En la concepción aristotélica quiere decir persona que encarna atributos de superioridad, de excelencia.
Los favorecidos por el fervor de electores forjadores de voto limpio de opinión, vencedores o no, seguro sentirán tranquilidad anímica. Esa exultación que se anida en el espíritu cuando la conquista de adeptos se ha librado con gallardía de caballeros para enfrentar jaurías atadas con traíllas, que peregrinan detrás del tósigo caído de la mesa del rufián. Ese voto ignominioso no enaltece.
Nace de la dádiva que corrompe: dinero, contrato, granjería. No es la expresión límpida del pueblo honrado. El triunfo que dispensa es fruto envenenado. Es logro espurio.
Es negación de título honorable para gobernar. Esa gesta opacada por interés mezquino del hombre-masa, gleba vulgar, turbamulta ignara y sin conciencia, que actúa movida por impulsos instintivos por fuera de la razón, enloda la democracia y engendra un producto que es la antítesis del modelo de gobernante. Este debe ser arquetipo. Persona con la caracterización de Aristos. Hombre de carne y hueso, habitante del planeta tierra, de esencia ontológica binaria en su composición psíquica y somática. Dotado de inteligencia y voluntad. Con las connaturales flaquezas y virtudes, portando más de estas que de aquellas, para conducir con autoridad moral y acierto a los conciudadanos. Maestros insignes, filósofos y politólogos, que han iluminado con sus conocimientos el firmamento intelectual de la humanidad en el transcurso de milenios y cuyo pensamiento se mantiene inconmovible a pesar del tiempo, señalan que el político y lo mismo el gobernante deben poseer dones especiales que les den singularidad, talla y talante destacado ante el juicio valorativo de los ciudadanos. Quieren los cultos pensadores que el gobernante posea: Mente lúcida y talento perspicaz. Esto no sugiere que sea eminencia intelectual, pero sí que tenga buen criterio, capacidad de discernimiento que le permita distinguir el bien del mal y encausar su gestión inspirado en aquel para beneficiar a los gobernados, lograr el bien común que, finalmente, redundará en su bienestar particular. Debe ser honorable, probo. Guardián insomne del tesoro público y rigurosamente pulcro en la inversión que de este se haga.

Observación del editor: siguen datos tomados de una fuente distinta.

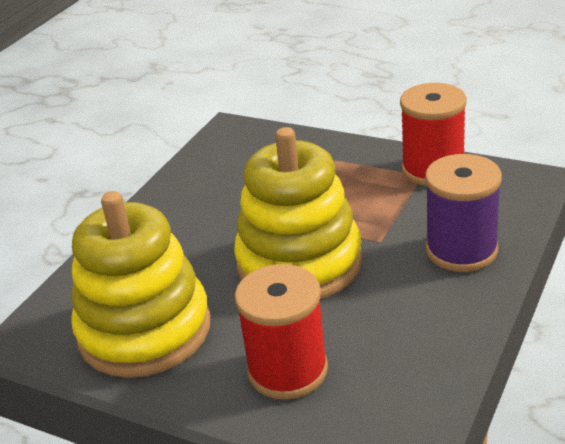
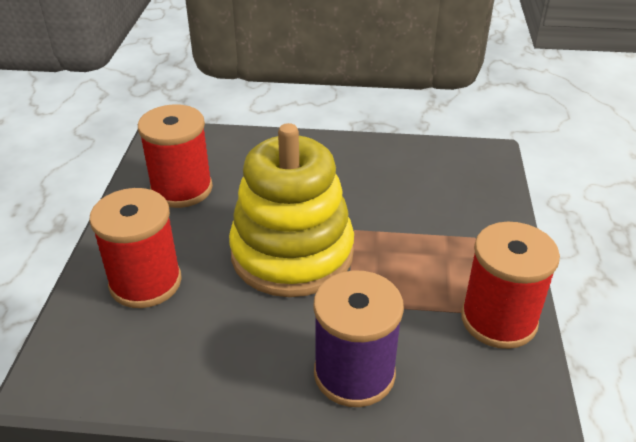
camera: 65 degrees right, 5 degrees up
(144, 330) = (182, 189): yellow stacking toy -> red spool

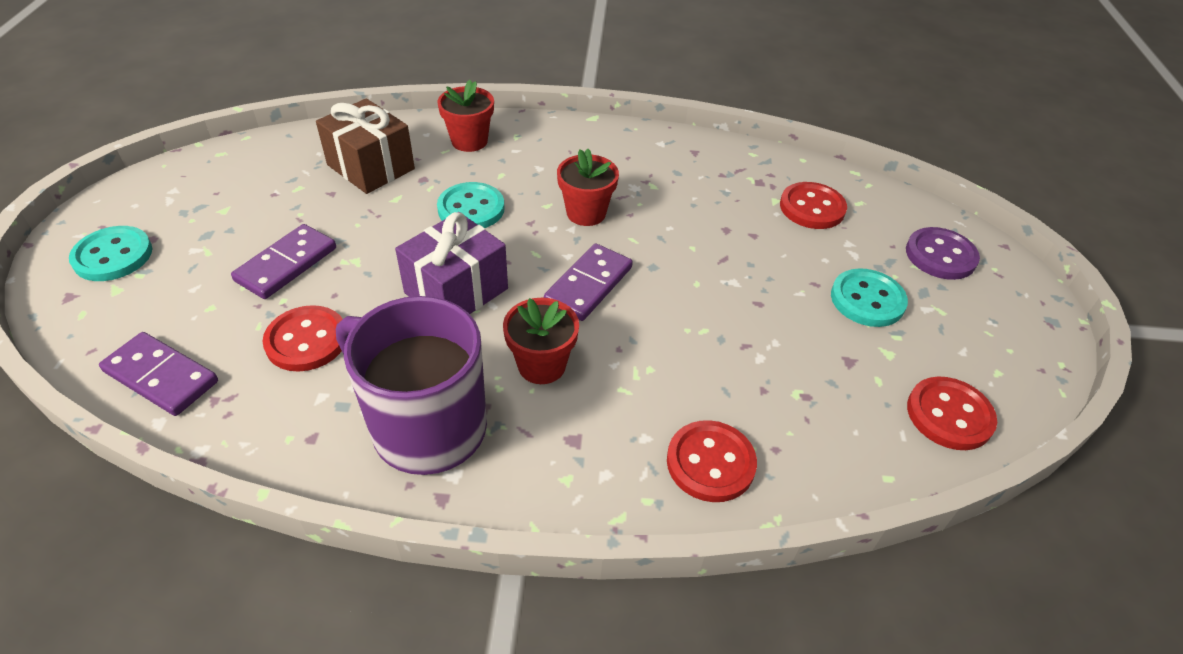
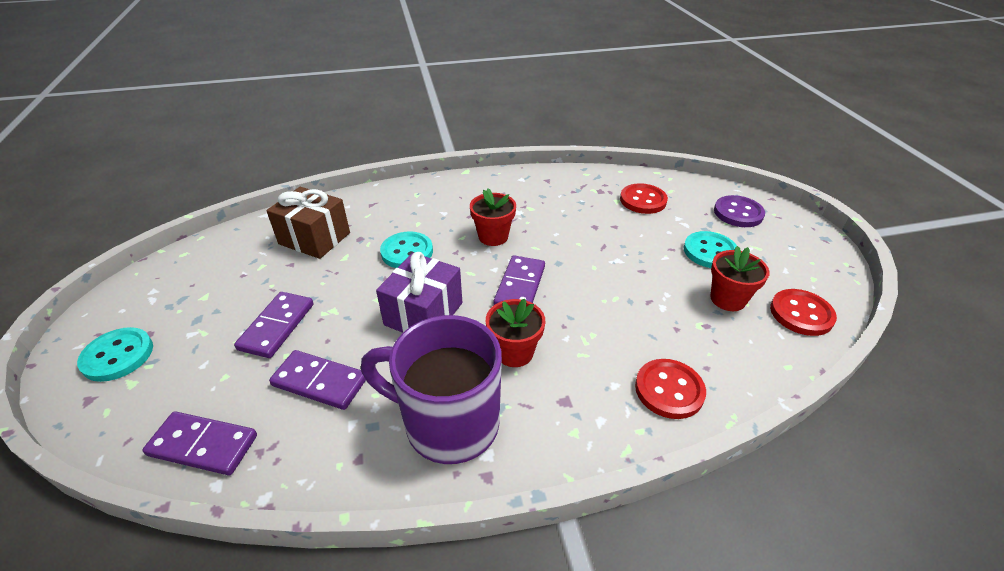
camera: 15 degrees left, 5 degrees down
(306, 340) = (320, 382): red button -> purple domino
(469, 141) = (383, 204): red flower pot -> red flower pot (727, 299)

No apropiárselo ni malversarlo. La plata del erario proviene del aporte ciudadano, es res communis, cosa de todos para beneficio de la comunidad, no botín de pillaje, para enriquecimiento de truhanes, es sagrada. Debe ser ecuánime, de espíritu equilibrado, y no sujeto de pasiones innobles, ni nuncio de consignas discriminatorias ni corifeo de manifiestos de odio de clases. Despojado de resentimientos y propósitos de vindicta. Mensajero de comprensión y de amor. Justo, dispuesto a darle a cada cual lo que en derecho le corresponde. Humano, de corazón bondadoso, que se conduela de las angustias de las gentes; presto a resolver los problemas que les afligen.
Ser consciente de que la misión de gobernar lleva inherente el deber de servir oportuna y eficientemente. Tener presente que, antes que “pan y circo”, al pueblo hay que darle agua potable. No es buen gobernante y merece repudio el que no satisface esa necesidad básica. Por encima de todo, el gobernante debe gozar de paz en el alma, sin que de esta emane susurro que le reproche conductas ominosas.